Show that $E=\{(x,\alpha )\mid|f(x)|>\alpha\geq 0 \}$ is measurable, where $f$ is integrable.
Is my proof correct?
Let $A$ measurable and $f=1_A$. Then $E=A\times [0,1]$ which is measurable.
If $f=\sum \limits _{i=1}^n a_i 1_{A_i}$ is simple, then $E=\bigcup \limits _{i=1}^n A_i\times [0,a_i]$ which is measurable. If $f\geq 0$, there is an increasing sequence $(f_n)$ of simple function s.t. $f_n\to f$.

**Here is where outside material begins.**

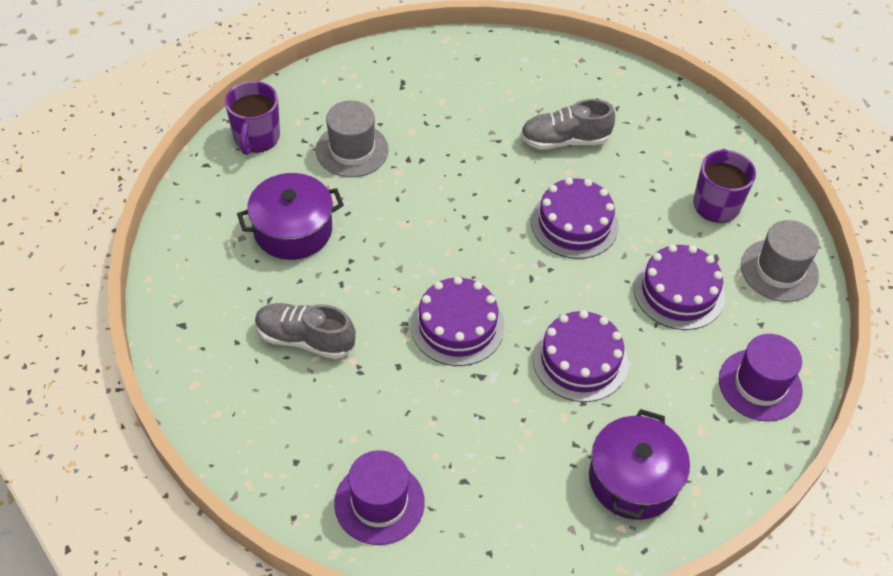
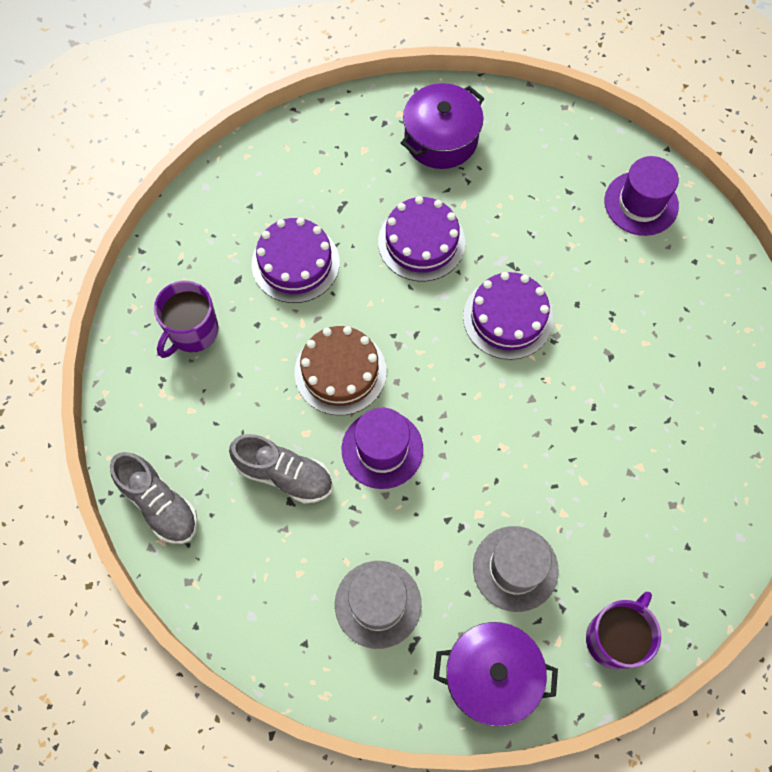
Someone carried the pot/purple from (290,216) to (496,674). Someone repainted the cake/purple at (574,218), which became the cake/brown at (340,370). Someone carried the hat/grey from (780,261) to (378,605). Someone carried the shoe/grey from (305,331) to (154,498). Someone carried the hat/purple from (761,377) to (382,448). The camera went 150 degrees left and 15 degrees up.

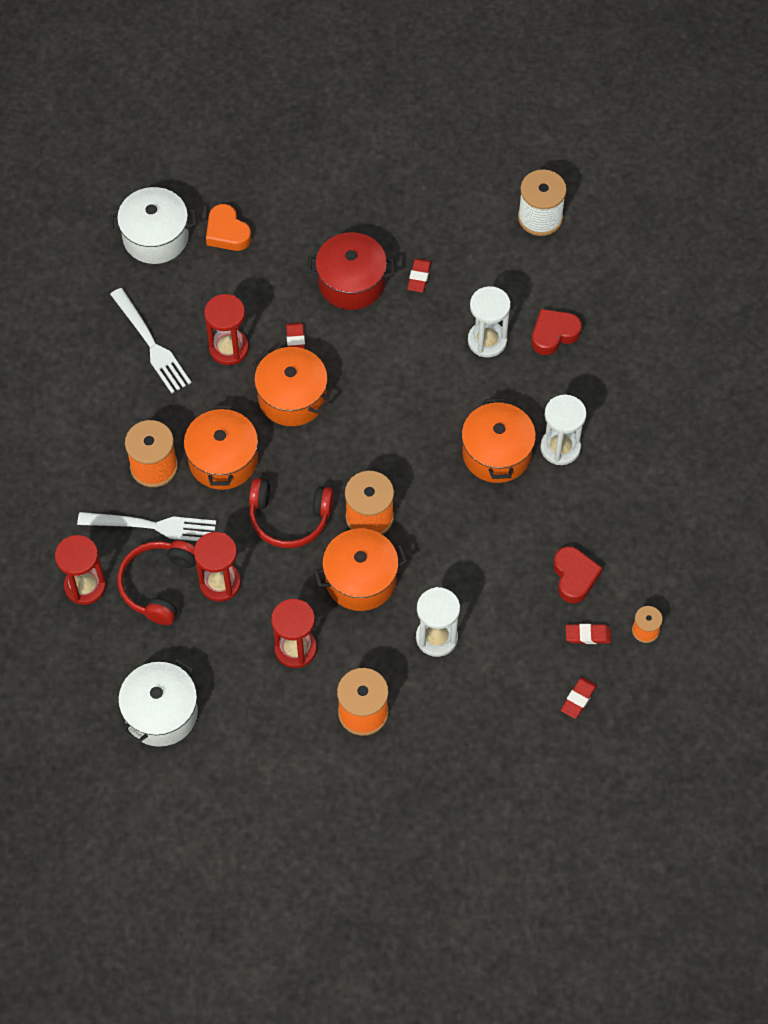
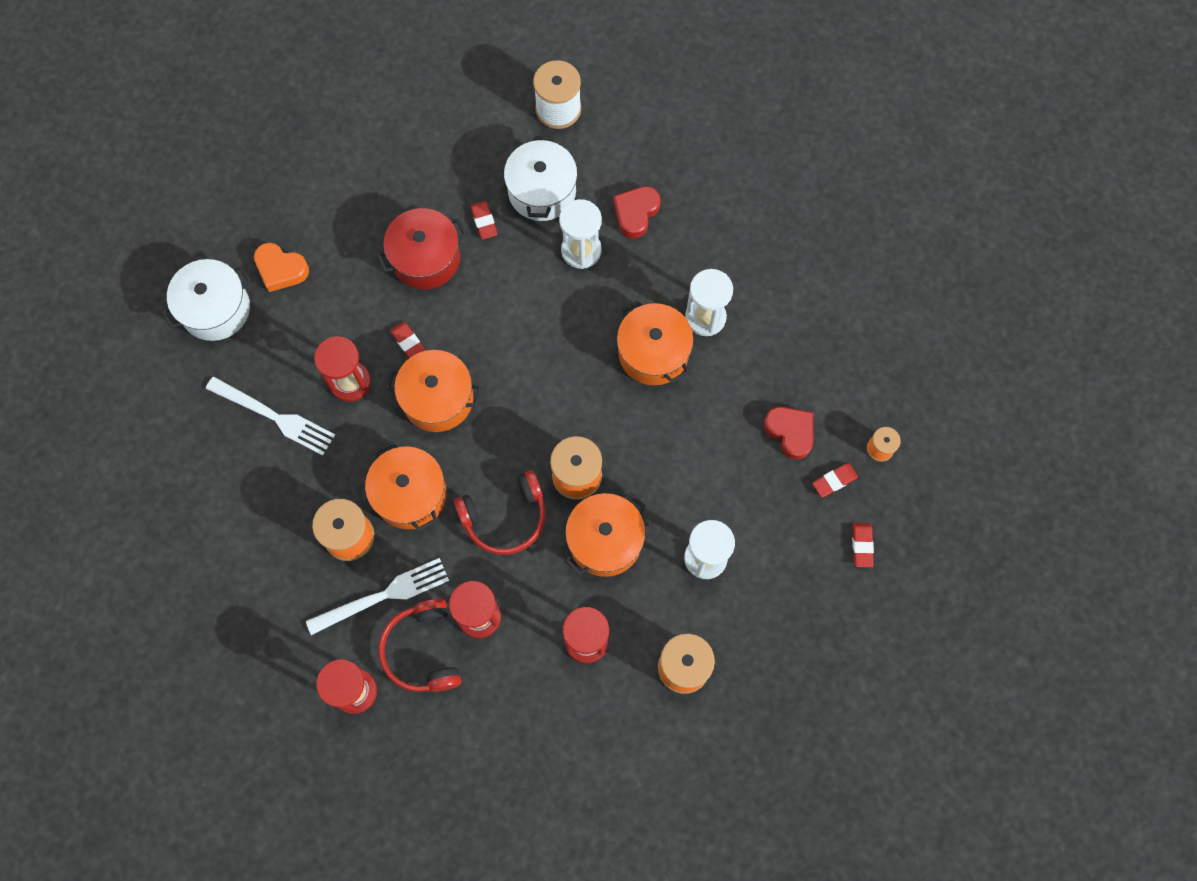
Someone carried the pot/white from (158,703) to (540,178). The camera went 30 degrees left and 10 degrees up.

If I denote $E^n=\{x\mid |f_n(x)|>\alpha \geq 0\}$ then $E^n\subset E^{n+1}$ and $E=\bigcup \limits _{n=1}^\infty E^n$. Since $E$ are measurable and the union is countable, then $E$ is measurable. If $f$ is measurable, then we can take a sequence $|f_n|\to |f|$ of simple function that is increasing and do as we did previously.
If $f=1_A$, then $E=\{(x,\alpha )\in A\times \mathbb R \mid 0\leq \alpha <1\}=A\times [0,1)$. Same with $f$ simple. Otherwise your proof is perfectly correct.